▸ Exercise brief
Could you recast the items below as a Markdown table with the columns Row and Line, numbering each line and leaving out any blank lines?

▸ Stored records

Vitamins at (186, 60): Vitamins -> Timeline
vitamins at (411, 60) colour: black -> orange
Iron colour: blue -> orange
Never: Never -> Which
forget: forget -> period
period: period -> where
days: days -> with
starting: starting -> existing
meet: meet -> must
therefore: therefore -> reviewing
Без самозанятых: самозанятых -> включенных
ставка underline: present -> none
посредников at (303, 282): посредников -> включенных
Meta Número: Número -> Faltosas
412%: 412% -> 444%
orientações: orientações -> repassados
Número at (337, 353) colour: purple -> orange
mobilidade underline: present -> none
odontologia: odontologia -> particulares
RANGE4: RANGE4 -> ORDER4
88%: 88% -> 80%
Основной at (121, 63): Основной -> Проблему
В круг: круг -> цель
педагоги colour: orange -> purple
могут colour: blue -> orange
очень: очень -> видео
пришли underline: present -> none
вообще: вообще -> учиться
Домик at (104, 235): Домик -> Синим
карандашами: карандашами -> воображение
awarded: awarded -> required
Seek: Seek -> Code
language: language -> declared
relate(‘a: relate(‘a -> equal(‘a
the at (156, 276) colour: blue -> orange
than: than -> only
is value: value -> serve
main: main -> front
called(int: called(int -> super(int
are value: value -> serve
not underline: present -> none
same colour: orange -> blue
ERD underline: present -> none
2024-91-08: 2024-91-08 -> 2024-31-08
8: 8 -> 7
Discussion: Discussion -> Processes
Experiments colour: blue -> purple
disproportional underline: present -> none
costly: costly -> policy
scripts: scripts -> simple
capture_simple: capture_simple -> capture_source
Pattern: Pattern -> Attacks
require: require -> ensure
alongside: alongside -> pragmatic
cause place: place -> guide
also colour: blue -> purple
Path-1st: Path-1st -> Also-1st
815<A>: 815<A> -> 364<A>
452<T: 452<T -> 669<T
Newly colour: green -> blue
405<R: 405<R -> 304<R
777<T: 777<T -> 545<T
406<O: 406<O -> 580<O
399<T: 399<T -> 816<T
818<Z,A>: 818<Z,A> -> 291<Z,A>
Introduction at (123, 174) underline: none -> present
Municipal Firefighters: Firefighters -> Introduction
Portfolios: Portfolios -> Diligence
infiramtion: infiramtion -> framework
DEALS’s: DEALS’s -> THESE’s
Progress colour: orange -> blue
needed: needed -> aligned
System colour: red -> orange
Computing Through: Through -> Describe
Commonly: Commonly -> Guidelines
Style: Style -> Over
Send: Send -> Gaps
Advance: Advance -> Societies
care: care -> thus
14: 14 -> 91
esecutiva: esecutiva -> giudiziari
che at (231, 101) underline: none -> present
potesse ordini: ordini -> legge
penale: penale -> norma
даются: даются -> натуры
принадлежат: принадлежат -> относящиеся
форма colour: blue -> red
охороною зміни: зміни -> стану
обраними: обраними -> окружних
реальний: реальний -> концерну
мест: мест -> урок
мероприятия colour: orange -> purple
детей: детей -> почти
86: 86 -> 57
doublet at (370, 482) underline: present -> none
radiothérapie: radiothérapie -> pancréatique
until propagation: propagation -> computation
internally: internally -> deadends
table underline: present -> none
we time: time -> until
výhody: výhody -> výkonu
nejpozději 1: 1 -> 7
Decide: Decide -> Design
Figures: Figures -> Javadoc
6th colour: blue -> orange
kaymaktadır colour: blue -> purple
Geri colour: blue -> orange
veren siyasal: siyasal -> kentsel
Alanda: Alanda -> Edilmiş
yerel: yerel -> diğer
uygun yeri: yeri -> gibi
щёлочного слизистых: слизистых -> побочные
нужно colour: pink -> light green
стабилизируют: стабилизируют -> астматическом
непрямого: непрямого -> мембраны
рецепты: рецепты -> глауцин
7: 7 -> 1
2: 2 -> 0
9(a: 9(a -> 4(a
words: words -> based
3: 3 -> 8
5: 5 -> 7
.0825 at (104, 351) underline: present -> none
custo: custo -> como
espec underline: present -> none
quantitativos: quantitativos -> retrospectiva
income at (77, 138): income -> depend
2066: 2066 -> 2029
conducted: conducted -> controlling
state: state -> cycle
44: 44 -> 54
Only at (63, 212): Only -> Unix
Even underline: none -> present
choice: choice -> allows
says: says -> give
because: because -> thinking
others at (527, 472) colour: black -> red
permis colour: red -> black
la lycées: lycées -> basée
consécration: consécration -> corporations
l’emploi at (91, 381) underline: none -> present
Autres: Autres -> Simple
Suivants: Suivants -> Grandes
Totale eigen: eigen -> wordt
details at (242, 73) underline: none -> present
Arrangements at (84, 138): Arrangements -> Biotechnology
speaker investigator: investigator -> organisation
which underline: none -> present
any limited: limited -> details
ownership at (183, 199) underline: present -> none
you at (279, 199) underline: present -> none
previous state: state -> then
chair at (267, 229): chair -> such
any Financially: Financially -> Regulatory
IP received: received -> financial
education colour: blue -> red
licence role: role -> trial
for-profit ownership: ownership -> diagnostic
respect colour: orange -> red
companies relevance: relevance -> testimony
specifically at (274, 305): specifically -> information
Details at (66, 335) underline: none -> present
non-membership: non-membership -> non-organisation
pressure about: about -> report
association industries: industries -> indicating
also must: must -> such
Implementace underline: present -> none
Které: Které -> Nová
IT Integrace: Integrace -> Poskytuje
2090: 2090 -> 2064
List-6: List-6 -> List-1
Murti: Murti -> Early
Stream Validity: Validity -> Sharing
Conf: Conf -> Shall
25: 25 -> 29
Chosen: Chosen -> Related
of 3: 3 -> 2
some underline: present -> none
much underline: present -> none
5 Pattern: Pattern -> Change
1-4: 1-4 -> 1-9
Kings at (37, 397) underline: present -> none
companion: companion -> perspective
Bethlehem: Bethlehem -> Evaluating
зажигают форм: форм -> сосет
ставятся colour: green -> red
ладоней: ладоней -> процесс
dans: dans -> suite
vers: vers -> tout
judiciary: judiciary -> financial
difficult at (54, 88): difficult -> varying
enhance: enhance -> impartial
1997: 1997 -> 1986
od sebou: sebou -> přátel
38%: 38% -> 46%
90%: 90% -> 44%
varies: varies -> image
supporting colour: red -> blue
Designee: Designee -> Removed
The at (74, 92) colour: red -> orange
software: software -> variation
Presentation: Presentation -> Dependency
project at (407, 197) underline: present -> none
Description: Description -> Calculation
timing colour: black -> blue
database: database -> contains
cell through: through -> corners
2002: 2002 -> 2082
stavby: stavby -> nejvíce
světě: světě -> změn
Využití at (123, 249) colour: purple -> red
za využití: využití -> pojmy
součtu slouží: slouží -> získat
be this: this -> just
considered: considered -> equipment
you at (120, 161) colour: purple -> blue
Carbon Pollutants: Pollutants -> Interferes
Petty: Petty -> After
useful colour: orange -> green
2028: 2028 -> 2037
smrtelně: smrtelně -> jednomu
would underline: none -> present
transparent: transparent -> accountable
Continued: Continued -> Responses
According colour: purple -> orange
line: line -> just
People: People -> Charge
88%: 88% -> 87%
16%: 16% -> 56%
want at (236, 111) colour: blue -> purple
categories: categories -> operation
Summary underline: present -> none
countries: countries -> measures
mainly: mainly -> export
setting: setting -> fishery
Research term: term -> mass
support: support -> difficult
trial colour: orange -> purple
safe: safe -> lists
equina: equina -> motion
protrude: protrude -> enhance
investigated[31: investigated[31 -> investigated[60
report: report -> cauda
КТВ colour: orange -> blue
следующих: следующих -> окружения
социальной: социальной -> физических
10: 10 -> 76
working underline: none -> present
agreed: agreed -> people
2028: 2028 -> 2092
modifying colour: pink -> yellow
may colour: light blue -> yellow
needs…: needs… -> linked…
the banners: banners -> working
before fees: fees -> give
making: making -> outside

▸ Output below
| Row | Line |
|---|---|
| 1 | Vitamins at (186, 60): Vitamins -> Timeline |
| 2 | vitamins at (411, 60) colour: black -> orange |
| 3 | Iron colour: blue -> orange |
| 4 | Never: Never -> Which |
| 5 | forget: forget -> period |
| 6 | period: period -> where |
| 7 | days: days -> with |
| 8 | starting: starting -> existing |
| 9 | meet: meet -> must |
| 10 | therefore: therefore -> reviewing |
| 11 | Без самозанятых: самозанятых -> включенных |
| 12 | ставка underline: present -> none |
| 13 | посредников at (303, 282): посредников -> включенных |
| 14 | Meta Número: Número -> Faltosas |
| 15 | 412%: 412% -> 444% |
| 16 | orientações: orientações -> repassados |
| 17 | Número at (337, 353) colour: purple -> orange |
| 18 | mobilidade underline: present -> none |
| 19 | odontologia: odontologia -> particulares |
| 20 | RANGE4: RANGE4 -> ORDER4 |
| 21 | 88%: 88% -> 80% |
| 22 | Основной at (121, 63): Основной -> Проблему |
| 23 | В круг: круг -> цель |
| 24 | педагоги colour: orange -> purple |
| 25 | могут colour: blue -> orange |
| 26 | очень: очень -> видео |
| 27 | пришли underline: present -> none |
| 28 | вообще: вообще -> учиться |
| 29 | Домик at (104, 235): Домик -> Синим |
| 30 | карандашами: карандашами -> воображение |
| 31 | awarded: awarded -> required |
| 32 | Seek: Seek -> Code |
| 33 | language: language -> declared |
| 34 | relate(‘a: relate(‘a -> equal(‘a |
| 35 | the at (156, 276) colour: blue -> orange |
| 36 | than: than -> only |
| 37 | is value: value -> serve |
| 38 | main: main -> front |
| 39 | called(int: called(int -> super(int |
| 40 | are value: value -> serve |
| 41 | not underline: present -> none |
| 42 | same colour: orange -> blue |
| 43 | ERD underline: present -> none |
| 44 | 2024-91-08: 2024-91-08 -> 2024-31-08 |
| 45 | 8: 8 -> 7 |
| 46 | Discussion: Discussion -> Processes |
| 47 | Experiments colour: blue -> purple |
| 48 | disproportional underline: present -> none |
| 49 | costly: costly -> policy |
| 50 | scripts: scripts -> simple |
| 51 | capture_simple: capture_simple -> capture_source |
| 52 | Pattern: Pattern -> Attacks |
| 53 | require: require -> ensure |
| 54 | alongside: alongside -> pragmatic |
| 55 | cause place: place -> guide |
| 56 | also colour: blue -> purple |
| 57 | Path-1st: Path-1st -> Also-1st |
| 58 | 815<A>: 815<A> -> 364<A> |
| 59 | 452<T: 452<T -> 669<T |
| 60 | Newly colour: green -> blue |
| 61 | 405<R: 405<R -> 304<R |
| 62 | 777<T: 777<T -> 545<T |
| 63 | 406<O: 406<O -> 580<O |
| 64 | 399<T: 399<T -> 816<T |
| 65 | 818<Z,A>: 818<Z,A> -> 291<Z,A> |
| 66 | Introduction at (123, 174) underline: none -> present |
| 67 | Municipal Firefighters: Firefighters -> Introduction |
| 68 | Portfolios: Portfolios -> Diligence |
| 69 | infiramtion: infiramtion -> framework |
| 70 | DEALS’s: DEALS’s -> THESE’s |
| 71 | Progress colour: orange -> blue |
| 72 | needed: needed -> aligned |
| 73 | System colour: red -> orange |
| 74 | Computing Through: Through -> Describe |
| 75 | Commonly: Commonly -> Guidelines |
| 76 | Style: Style -> Over |
| 77 | Send: Send -> Gaps |
| 78 | Advance: Advance -> Societies |
| 79 | care: care -> thus |
| 80 | 14: 14 -> 91 |
| 81 | esecutiva: esecutiva -> giudiziari |
| 82 | che at (231, 101) underline: none -> present |
| 83 | potesse ordini: ordini -> legge |
| 84 | penale: penale -> norma |
| 85 | даются: даются -> натуры |
| 86 | принадлежат: принадлежат -> относящиеся |
| 87 | форма colour: blue -> red |
| 88 | охороною зміни: зміни -> стану |
| 89 | обраними: обраними -> окружних |
| 90 | реальний: реальний -> концерну |
| 91 | мест: мест -> урок |
| 92 | мероприятия colour: orange -> purple |
| 93 | детей: детей -> почти |
| 94 | 86: 86 -> 57 |
| 95 | doublet at (370, 482) underline: present -> none |
| 96 | radiothérapie: radiothérapie -> pancréatique |
| 97 | until propagation: propagation -> computation |
| 98 | internally: internally -> deadends |
| 99 | table underline: present -> none |
| 100 | we time: time -> until |
| 101 | výhody: výhody -> výkonu |
| 102 | nejpozději 1: 1 -> 7 |
| 103 | Decide: Decide -> Design |
| 104 | Figures: Figures -> Javadoc |
| 105 | 6th colour: blue -> orange |
| 106 | kaymaktadır colour: blue -> purple |
| 107 | Geri colour: blue -> orange |
| 108 | veren siyasal: siyasal -> kentsel |
| 109 | Alanda: Alanda -> Edilmiş |
| 110 | yerel: yerel -> diğer |
| 111 | uygun yeri: yeri -> gibi |
| 112 | щёлочного слизистых: слизистых -> побочные |
| 113 | нужно colour: pink -> light green |
| 114 | стабилизируют: стабилизируют -> астматическом |
| 115 | непрямого: непрямого -> мембраны |
| 116 | рецепты: рецепты -> глауцин |
| 117 | 7: 7 -> 1 |
| 118 | 2: 2 -> 0 |
| 119 | 9(a: 9(a -> 4(a |
| 120 | words: words -> based |
| 121 | 3: 3 -> 8 |
| 122 | 5: 5 -> 7 |
| 123 | .0825 at (104, 351) underline: present -> none |
| 124 | custo: custo -> como |
| 125 | espec underline: present -> none |
| 126 | quantitativos: quantitativos -> retrospectiva |
| 127 | income at (77, 138): income -> depend |
| 128 | 2066: 2066 -> 2029 |
| 129 | conducted: conducted -> controlling |
| 130 | state: state -> cycle |
| 131 | 44: 44 -> 54 |
| 132 | Only at (63, 212): Only -> Unix |
| 133 | Even underline: none -> present |
| 134 | choice: choice -> allows |
| 135 | says: says -> give |
| 136 | because: because -> thinking |
| 137 | others at (527, 472) colour: black -> red |
| 138 | permis colour: red -> black |
| 139 | la lycées: lycées -> basée |
| 140 | consécration: consécration -> corporations |
| 141 | l’emploi at (91, 381) underline: none -> present |
| 142 | Autres: Autres -> Simple |
| 143 | Suivants: Suivants -> Grandes |
| 144 | Totale eigen: eigen -> wordt |
| 145 | details at (242, 73) underline: none -> present |
| 146 | Arrangements at (84, 138): Arrangements -> Biotechnology |
| 147 | speaker investigator: investigator -> organisation |
| 148 | which underline: none -> present |
| 149 | any limited: limited -> details |
| 150 | ownership at (183, 199) underline: present -> none |
| 151 | you at (279, 199) underline: present -> none |
| 152 | previous state: state -> then |
| 153 | chair at (267, 229): chair -> such |
| 154 | any Financially: Financially -> Regulatory |
| 155 | IP received: received -> financial |
| 156 | education colour: blue -> red |
| 157 | licence role: role -> trial |
| 158 | for-profit ownership: ownership -> diagnostic |
| 159 | respect colour: orange -> red |
| 160 | companies relevance: relevance -> testimony |
| 161 | specifically at (274, 305): specifically -> information |
| 162 | Details at (66, 335) underline: none -> present |
| 163 | non-membership: non-membership -> non-organisation |
| 164 | pressure about: about -> report |
| 165 | association industries: industries -> indicating |
| 166 | also must: must -> such |
| 167 | Implementace underline: present -> none |
| 168 | Které: Které -> Nová |
| 169 | IT Integrace: Integrace -> Poskytuje |
| 170 | 2090: 2090 -> 2064 |
| 171 | List-6: List-6 -> List-1 |
| 172 | Murti: Murti -> Early |
| 173 | Stream Validity: Validity -> Sharing |
| 174 | Conf: Conf -> Shall |
| 175 | 25: 25 -> 29 |
| 176 | Chosen: Chosen -> Related |
| 177 | of 3: 3 -> 2 |
| 178 | some underline: present -> none |
| 179 | much underline: present -> none |
| 180 | 5 Pattern: Pattern -> Change |
| 181 | 1-4: 1-4 -> 1-9 |
| 182 | Kings at (37, 397) underline: present -> none |
| 183 | companion: companion -> perspective |
| 184 | Bethlehem: Bethlehem -> Evaluating |
| 185 | зажигают форм: форм -> сосет |
| 186 | ставятся colour: green -> red |
| 187 | ладоней: ладоней -> процесс |
| 188 | dans: dans -> suite |
| 189 | vers: vers -> tout |
| 190 | judiciary: judiciary -> financial |
| 191 | difficult at (54, 88): difficult -> varying |
| 192 | enhance: enhance -> impartial |
| 193 | 1997: 1997 -> 1986 |
| 194 | od sebou: sebou -> přátel |
| 195 | 38%: 38% -> 46% |
| 196 | 90%: 90% -> 44% |
| 197 | varies: varies -> image |
| 198 | supporting colour: red -> blue |
| 199 | Designee: Designee -> Removed |
| 200 | The at (74, 92) colour: red -> orange |
| 201 | software: software -> variation |
| 202 | Presentation: Presentation -> Dependency |
| 203 | project at (407, 197) underline: present -> none |
| 204 | Description: Description -> Calculation |
| 205 | timing colour: black -> blue |
| 206 | database: database -> contains |
| 207 | cell through: through -> corners |
| 208 | 2002: 2002 -> 2082 |
| 209 | stavby: stavby -> nejvíce |
| 210 | světě: světě -> změn |
| 211 | Využití at (123, 249) colour: purple -> red |
| 212 | za využití: využití -> pojmy |
| 213 | součtu slouží: slouží -> získat |
| 214 | be this: this -> just |
| 215 | considered: considered -> equipment |
| 216 | you at (120, 161) colour: purple -> blue |
| 217 | Carbon Pollutants: Pollutants -> Interferes |
| 218 | Petty: Petty -> After |
| 219 | useful colour: orange -> green |
| 220 | 2028: 2028 -> 2037 |
| 221 | smrtelně: smrtelně -> jednomu |
| 222 | would underline: none -> present |
| 223 | transparent: transparent -> accountable |
| 224 | Continued: Continued -> Responses |
| 225 | According colour: purple -> orange |
| 226 | line: line -> just |
| 227 | People: People -> Charge |
| 228 | 88%: 88% -> 87% |
| 229 | 16%: 16% -> 56% |
| 230 | want at (236, 111) colour: blue -> purple |
| 231 | categories: categories -> operation |
| 232 | Summary underline: present -> none |
| 233 | countries: countries -> measures |
| 234 | mainly: mainly -> export |
| 235 | setting: setting -> fishery |
| 236 | Research term: term -> mass |
| 237 | support: support -> difficult |
| 238 | trial colour: orange -> purple |
| 239 | safe: safe -> lists |
| 240 | equina: equina -> motion |
| 241 | protrude: protrude -> enhance |
| 242 | investigated[31: investigated[31 -> investigated[60 |
| 243 | report: report -> cauda |
| 244 | КТВ colour: orange -> blue |
| 245 | следующих: следующих -> окружения |
| 246 | социальной: социальной -> физических |
| 247 | 10: 10 -> 76 |
| 248 | working underline: none -> present |
| 249 | agreed: agreed -> people |
| 250 | 2028: 2028 -> 2092 |
| 251 | modifying colour: pink -> yellow |
| 252 | may colour: light blue -> yellow |
| 253 | needs…: needs… -> linked… |
| 254 | the banners: banners -> working |
| 255 | before fees: fees -> give |
| 256 | making: making -> outside |